Intertextualité et idéologie : usages de la citation à l’époque romantique

CRSH

Chercheur : Rainier Grutman 

Comme point de départ pour étudier le statut de l’intertextualité à l’époque romantique, objet du présent projet, on a choisi la mode (d’origine britannique mais fort répandue dans la France des années 1820 et 1830) qui consistait à orner chaque chapitre de roman d’une citation placée en exergue (dite « épigraphe »). Le corpus va de Nodier à Stendhal, en passant par Balzac (première manière), Hugo, Vigny et Mérimée.

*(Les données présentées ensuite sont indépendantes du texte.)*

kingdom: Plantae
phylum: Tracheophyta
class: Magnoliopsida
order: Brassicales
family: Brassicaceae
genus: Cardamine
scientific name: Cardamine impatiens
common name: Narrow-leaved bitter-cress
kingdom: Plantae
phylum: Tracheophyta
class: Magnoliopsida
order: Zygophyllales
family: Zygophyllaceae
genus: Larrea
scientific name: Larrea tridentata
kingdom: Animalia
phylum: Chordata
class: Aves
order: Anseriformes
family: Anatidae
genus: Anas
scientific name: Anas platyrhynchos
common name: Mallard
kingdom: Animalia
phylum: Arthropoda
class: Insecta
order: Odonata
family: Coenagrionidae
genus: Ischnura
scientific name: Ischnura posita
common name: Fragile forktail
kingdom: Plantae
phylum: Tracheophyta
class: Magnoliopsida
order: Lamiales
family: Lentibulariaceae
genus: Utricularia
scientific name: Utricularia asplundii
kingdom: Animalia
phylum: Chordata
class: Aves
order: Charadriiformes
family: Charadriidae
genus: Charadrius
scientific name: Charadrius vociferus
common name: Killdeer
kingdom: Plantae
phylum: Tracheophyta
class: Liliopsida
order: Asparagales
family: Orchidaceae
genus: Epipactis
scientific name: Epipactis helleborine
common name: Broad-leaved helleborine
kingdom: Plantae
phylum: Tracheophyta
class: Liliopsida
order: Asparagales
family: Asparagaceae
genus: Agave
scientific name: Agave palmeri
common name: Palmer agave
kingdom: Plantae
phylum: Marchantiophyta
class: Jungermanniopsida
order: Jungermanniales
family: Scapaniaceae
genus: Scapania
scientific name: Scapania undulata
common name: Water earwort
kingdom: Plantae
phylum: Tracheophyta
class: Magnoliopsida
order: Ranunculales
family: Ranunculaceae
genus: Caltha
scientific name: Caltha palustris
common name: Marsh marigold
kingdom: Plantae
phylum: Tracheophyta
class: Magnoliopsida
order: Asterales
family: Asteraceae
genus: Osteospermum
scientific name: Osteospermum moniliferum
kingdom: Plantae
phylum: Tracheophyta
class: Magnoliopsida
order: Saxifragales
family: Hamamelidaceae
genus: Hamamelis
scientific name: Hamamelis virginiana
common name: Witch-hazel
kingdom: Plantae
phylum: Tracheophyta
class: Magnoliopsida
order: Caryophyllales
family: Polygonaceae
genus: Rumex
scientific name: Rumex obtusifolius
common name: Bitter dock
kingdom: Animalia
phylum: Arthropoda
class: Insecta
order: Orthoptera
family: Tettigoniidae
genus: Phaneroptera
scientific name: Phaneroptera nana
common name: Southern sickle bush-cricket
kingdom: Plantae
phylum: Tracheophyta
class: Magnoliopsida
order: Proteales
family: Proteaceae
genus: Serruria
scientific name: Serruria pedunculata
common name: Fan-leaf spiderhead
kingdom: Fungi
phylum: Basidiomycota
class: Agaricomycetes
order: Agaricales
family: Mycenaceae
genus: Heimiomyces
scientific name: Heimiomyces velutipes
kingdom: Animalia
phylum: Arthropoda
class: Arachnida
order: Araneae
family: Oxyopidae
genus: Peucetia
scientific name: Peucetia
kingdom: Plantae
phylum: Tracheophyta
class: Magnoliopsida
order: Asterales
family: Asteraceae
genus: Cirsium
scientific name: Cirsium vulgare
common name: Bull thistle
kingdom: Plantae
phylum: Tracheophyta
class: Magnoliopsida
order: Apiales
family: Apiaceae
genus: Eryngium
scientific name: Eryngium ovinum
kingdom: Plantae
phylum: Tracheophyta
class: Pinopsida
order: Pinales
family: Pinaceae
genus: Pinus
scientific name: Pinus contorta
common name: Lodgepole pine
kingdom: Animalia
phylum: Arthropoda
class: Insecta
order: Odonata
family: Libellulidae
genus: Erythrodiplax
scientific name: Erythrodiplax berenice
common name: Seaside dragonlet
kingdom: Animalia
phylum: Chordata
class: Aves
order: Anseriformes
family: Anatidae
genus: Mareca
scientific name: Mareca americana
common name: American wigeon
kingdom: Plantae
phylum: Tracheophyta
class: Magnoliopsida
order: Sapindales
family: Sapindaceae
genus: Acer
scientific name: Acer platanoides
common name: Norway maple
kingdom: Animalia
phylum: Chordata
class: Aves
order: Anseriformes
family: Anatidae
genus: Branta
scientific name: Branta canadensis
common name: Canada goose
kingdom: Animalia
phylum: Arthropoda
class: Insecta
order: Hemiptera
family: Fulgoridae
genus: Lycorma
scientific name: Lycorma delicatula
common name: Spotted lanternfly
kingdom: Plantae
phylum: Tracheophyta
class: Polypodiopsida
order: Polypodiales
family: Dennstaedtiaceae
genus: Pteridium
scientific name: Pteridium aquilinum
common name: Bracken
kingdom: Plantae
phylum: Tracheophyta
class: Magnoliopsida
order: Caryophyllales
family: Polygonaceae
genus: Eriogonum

La multiplication des recours à autrui sous la forme de citation constitue une pratique pour le moins paradoxale à une époque vouée au culte du sujet créateur affranchi du joug des autorités classiques. À partir de ce constat, on visera à une meilleure connaissance de la littérature du xixe siècle, de son fonctionnement tant formel qu’institutionnel. D’abord, la pratique citationnelle est envisagée du point de vue formel de la poétique historique : que nous apprend-elle sur l’évolution du genre romanesque ? Ensuite, elle est étudiée de manière non anecdotique, mais comme une stratégie d’écriture révélatrice des positions (esthétiques, idéologiques) qu’occupent « épigrapheurs » et « épigraphiés » dans le champ littéraire. Prolongement des débats qui avaient lieu concurremment dans les revues, salons et cénacles, l’épigraphomanie, loin d’être un jeu purement formel et en quelque sorte gratuit, débouche sur une réflexion plus ample en jetant un autre jour sur l’inscription sociale d’une production romanesque encore peu reconnue.